--- Start of PROVIDED TEXT ---

Avoiding Walled Gardens on the Internet

“What makes you think facebook isn’t public? This seems like a very nitpicky distinction: calling blogs, twitter, and flickr “public” while facebook is somehow “private” makes almost no sense to me at all.”

Durrr. If you have to sign up to see anything then it is not public. Imagine if you had to sign up to blogger to read blogs, or to wikipedia to read articles. It is all well and good using it if you want to keep your info tightly controlled, but for people who are using it for open, social reasons then it is counter-productive.

Hello Jeff,

We can’t say that Internet is the best way for social networking. The best example is Orkut. I had many school mates. When I was doing my Schooling, internet and e-mail was not that popualar in India. and I’m first time operating with a computer in year 2000. I joined for new courses and my home relocated after that I got job which is another place. So I missed them all. Now I could see many of them in Orkut. It was really a nice place to see people the disadvantage is that many people taking advantage of Orkut website by asking some users to join their services and foolishly they’re entering user name and password. which cause alot of spam in these days. Now daily I;m getting invitation from Jhoos, Jaxter etc… i rejected all those invitation because I satisfied with Orkut. earlier I spent alot of time for posting things finding new groups. but now it’s very less but it’s really nice to keep in touch with all of my friends through this wonderful site. some people loves heavy Orkutting. it’s depends on the person to decide to waster their time or not with some rubbish scrapping.

My only fear of the “Walled Gardens” like Facebook is that information that should be public will be stuck in a private network. I understand not wanting to share your cell phone number with the open internet, but people are writing content in Facebook “notes” that should be public blogs!

But I must admit I loved moving to a new city, clicking on the city network, and seeing 4 friends who I hadn’t spoken with in years that lived in the area. I immediately had people to meet up with in a new city.

--- End of PROVIDED TEXT ---
--- Start of RAW RECORDS ---

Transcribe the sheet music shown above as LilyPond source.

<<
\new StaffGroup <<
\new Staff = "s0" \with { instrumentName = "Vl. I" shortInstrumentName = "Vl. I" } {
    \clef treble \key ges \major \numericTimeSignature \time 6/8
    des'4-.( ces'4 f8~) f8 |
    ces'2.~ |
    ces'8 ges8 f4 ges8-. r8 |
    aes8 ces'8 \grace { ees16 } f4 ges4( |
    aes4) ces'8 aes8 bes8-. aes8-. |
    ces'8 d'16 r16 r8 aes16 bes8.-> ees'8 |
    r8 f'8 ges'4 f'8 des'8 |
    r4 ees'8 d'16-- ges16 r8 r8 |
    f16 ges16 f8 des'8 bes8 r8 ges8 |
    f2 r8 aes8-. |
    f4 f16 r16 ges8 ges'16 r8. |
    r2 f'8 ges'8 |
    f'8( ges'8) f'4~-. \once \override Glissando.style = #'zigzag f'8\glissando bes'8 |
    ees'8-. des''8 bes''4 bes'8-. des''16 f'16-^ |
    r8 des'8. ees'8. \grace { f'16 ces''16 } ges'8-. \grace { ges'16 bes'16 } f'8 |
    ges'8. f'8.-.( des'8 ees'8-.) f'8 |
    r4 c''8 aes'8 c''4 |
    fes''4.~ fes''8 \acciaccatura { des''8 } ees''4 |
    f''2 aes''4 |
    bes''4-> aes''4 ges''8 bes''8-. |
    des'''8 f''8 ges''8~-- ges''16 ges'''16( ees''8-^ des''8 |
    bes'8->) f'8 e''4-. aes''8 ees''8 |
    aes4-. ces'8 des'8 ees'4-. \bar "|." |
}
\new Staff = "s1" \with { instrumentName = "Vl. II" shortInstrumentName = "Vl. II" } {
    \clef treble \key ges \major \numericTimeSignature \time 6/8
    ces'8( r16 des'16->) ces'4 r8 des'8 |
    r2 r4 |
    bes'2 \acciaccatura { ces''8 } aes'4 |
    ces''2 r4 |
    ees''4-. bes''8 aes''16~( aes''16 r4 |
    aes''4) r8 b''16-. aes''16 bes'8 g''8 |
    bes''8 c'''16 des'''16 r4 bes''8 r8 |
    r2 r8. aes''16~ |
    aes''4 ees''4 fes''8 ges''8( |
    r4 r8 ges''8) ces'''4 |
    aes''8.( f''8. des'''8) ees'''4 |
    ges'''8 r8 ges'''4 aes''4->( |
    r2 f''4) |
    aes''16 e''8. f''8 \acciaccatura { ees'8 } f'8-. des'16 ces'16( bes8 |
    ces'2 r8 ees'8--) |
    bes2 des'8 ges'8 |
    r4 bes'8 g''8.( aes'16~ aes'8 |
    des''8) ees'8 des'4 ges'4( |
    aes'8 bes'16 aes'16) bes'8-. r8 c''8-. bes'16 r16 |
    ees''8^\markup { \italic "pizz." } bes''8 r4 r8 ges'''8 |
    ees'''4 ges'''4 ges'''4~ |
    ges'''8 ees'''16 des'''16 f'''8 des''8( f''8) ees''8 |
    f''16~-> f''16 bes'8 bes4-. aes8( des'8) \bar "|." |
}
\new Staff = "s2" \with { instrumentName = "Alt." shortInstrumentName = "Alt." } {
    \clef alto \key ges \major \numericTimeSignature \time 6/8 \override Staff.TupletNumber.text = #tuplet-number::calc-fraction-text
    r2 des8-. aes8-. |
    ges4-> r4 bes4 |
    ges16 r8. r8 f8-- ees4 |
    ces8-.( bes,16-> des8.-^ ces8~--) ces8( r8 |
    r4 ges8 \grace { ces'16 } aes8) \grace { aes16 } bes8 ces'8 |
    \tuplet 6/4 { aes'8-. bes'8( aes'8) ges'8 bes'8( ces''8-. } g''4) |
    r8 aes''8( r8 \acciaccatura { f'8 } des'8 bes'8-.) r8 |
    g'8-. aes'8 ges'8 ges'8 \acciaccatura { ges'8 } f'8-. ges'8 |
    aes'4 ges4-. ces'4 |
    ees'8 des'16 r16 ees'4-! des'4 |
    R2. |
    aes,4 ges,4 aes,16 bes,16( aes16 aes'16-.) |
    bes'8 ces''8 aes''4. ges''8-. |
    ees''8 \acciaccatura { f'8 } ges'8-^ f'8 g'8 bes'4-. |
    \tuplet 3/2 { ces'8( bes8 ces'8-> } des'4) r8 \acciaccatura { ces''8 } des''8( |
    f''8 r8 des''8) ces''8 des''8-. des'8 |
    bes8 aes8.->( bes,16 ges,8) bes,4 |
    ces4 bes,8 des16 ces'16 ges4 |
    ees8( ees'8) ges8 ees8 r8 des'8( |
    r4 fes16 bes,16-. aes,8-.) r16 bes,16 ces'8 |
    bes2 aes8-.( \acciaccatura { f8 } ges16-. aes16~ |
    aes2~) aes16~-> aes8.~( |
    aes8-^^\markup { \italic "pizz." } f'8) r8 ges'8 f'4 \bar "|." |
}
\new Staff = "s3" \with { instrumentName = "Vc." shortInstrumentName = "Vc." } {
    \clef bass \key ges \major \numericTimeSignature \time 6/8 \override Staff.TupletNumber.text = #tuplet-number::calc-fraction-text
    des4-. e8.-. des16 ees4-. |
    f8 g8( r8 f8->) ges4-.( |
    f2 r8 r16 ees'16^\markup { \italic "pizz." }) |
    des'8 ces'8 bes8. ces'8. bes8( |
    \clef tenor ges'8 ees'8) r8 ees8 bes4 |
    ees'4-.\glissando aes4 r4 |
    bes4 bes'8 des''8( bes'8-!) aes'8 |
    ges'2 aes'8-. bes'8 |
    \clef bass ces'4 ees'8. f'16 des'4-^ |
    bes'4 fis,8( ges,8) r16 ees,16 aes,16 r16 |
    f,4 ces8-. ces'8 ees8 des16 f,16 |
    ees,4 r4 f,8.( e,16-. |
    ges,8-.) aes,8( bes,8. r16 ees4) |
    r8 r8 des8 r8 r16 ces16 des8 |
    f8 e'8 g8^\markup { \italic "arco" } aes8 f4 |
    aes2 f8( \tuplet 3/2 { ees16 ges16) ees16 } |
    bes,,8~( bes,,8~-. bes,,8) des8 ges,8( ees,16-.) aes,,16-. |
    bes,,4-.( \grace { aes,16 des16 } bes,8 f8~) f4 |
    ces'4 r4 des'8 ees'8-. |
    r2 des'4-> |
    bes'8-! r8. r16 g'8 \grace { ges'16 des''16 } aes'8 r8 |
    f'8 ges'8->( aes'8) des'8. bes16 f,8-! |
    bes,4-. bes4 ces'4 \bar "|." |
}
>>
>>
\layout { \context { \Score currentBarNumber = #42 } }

--- End of RAW RECORDS ---

DIRECTIVES:
**a)** In the walled gardens text, in what year did the commenter from India first use a computer?
**b)** Name every website or online service that the walled gardens text mentions by name.
**c)** Print the part of the walled gardens text that opens with the words containing "But I must admit" and closes with "a new city.".

ANSWERS FOR THE EXERCISE:
**a)** 2000

**b)** Facebook, Twitter, Flickr, Blogger, Wikipedia, Orkut, Jhoos, Jaxter

**c)**
But I must admit I loved moving to a new city, clicking on the city network, and seeing 4 friends who I hadn’t spoken with in years that lived in the area. I immediately had people to meet up with in a new city.